To assess the effect that choice of species richness estimator has on the calculation of conservation targets, we compared targets derived using the Bootstrap estimator to those derived using several alternative nonparametric estimators of species richness – ICE, Chao2, Jackknife1 and Jackknife2. Whilst these alternative estimators were investigated by both Desmet & Cowling (2004) and Rondinini (2011a), these authors did not explicitly test their effect on target setting (see Colwell & Coddington, 1994; Gotelli & Colwell, 2001; Hortal et al., 2006; Colwell, 2009 for more details on these estimators and their performance). Our comparison involved calculating each richness estimate based on the mean of 1000 estimates that used 1000 randomizations of sample accumulation order without replacement (Colwell, 2009). We then used these results to (i) calculate the proportion of habitat area required to represent 80% of species, hereafter referred to simply as ‘targets’, for each habitat type with > 5 sampling points – we chose to calculate targets based on representing 80% of species because this was used by the Balanced Seas and the other regional MCZ projects (JNCC & Natural England, 2010); (ii) estimate the number of sampling points required to produce a stable target for each habitat type, and each richness estimator, where a target was defined as stable if it exhibited a standard deviation of < 5% (as used by Desmet & Cowling, 2004); (iii) assess how the targets developed in this study compare with those from the MCZ project in the EEC; and (iv) assess how sensitive each of the estimators was to sample size effects using successively larger numbers of accumulated sampling points, which involved dividing the percentage target for each habitat type based on 100, 200 and 300 sampling points by the percentage target based on 50 sampling points (we then took the mean of each of these habitat results for each estimator to show how relative target size changed with sample size).

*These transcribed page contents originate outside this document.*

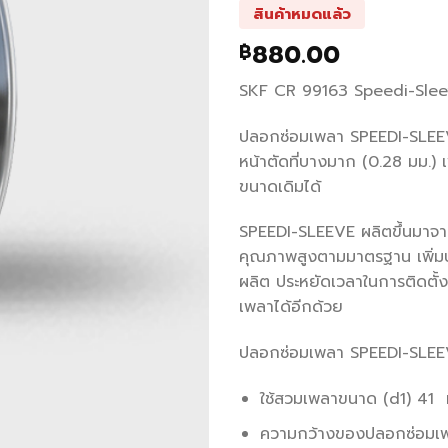
สินค้าหมดแล้ว
880.00
฿
SKF CR 99163 Speedi-Slee
ปลอกซ่อมเพลา SPEEDI-SLEE
หน้าตัดที่บางมาก (0.28 มม.) เพ
ขนาดเดิมได้
SPEEDI-SLEEVE ผลิตขึ้นมาจา
คุณภาพสูงตามมาตรฐาน เพิ่ม
ผลิต ประหยัดเวลาในการติดตั้ง
เพลาได้อีกด้วย
ปลอกซ่อมเพลา SPEEDI-SLEEV
ใช้สวมเพลาขนาด (d1) 41 
ความกว้างของปลอกซ่อมเ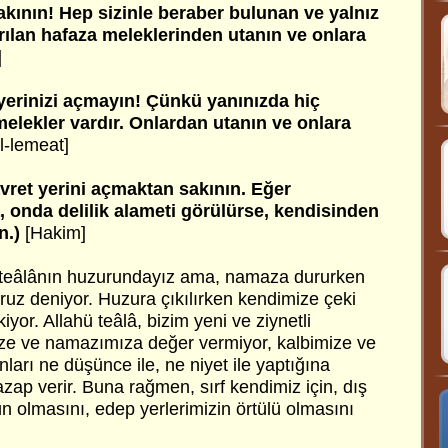
kının! Hep sizinle beraber bulunan ve yalnız
ılan hafaza meleklerinden utanın ve onlara
]
 yerinizi açmayın! Çünkü yanınızda hiç
elekler vardır. Onlardan utanın ve onlara
l-lemeat]
vret yerini açmaktan sakının. Eğer
 onda delilik alameti görülürse, kendisinden
n.)
[Hakim]
 teâlânın huzurundayız ama, namaza dururken
uz deniyor. Huzura çıkılırken kendimize çeki
or. Allahü teâlâ, bizim yeni ve ziynetli
ze ve namazımıza değer vermiyor, kalbimize ve
nları ne düşünce ile, ne niyet ile yaptığına
ap verir. Buna rağmen, sırf kendimiz için, dış
n olmasını, edep yerlerimizin örtülü olmasını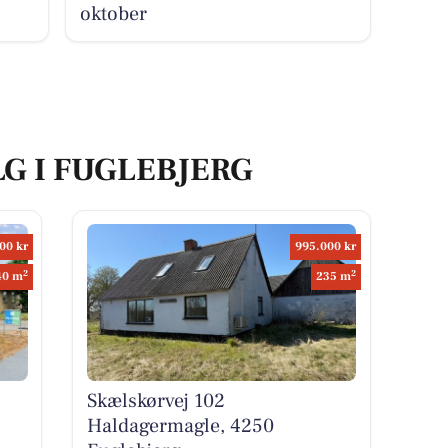
oktober
LG I FUGLEBJERG
00 kr
995.000 kr
2
2
40 m
235 m
Skælskørvej 102
Haldagermagle, 4250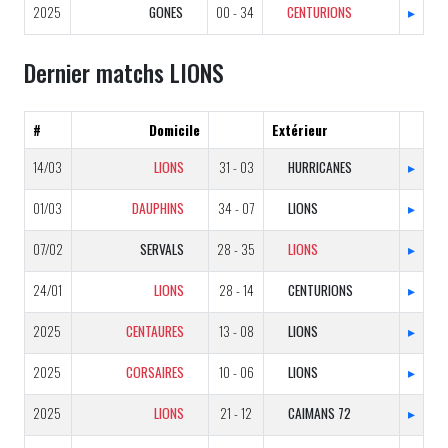
2025
GONES
00 - 34
CENTURIONS
▸
Dernier matchs LIONS
#
Domicile
Extérieur
14/03
LIONS
31 - 03
HURRICANES
▸
01/03
DAUPHINS
34 - 07
LIONS
▸
07/02
SERVALS
28 - 35
LIONS
▸
24/01
LIONS
28 - 14
CENTURIONS
▸
2025
CENTAURES
13 - 08
LIONS
▸
2025
CORSAIRES
10 - 06
LIONS
▸
2025
LIONS
21 - 12
CAIMANS 72
▸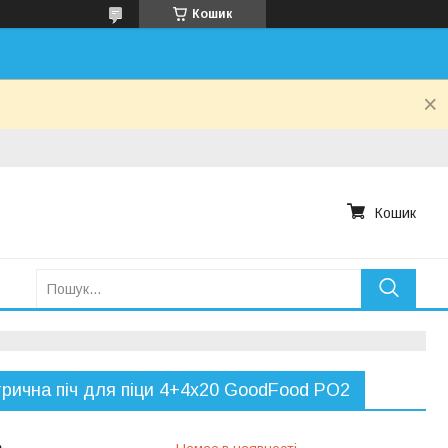
Кошик
Кошик
рична піч для піци 4+4х20 GoodFood PO2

Finally, we investigated the effects of using different levels of habitat classification on the extent of the MPA network needed to meet the targets. This involved multiplying each habitat target by the extent of its occurrence in the planning region to provide an area target in km2 and then summing these area targets from EUNIS level 4 habitats belonging to the same ‘parent’ level 3 type, so that the combined level 4 result could be compared with the level 3 result.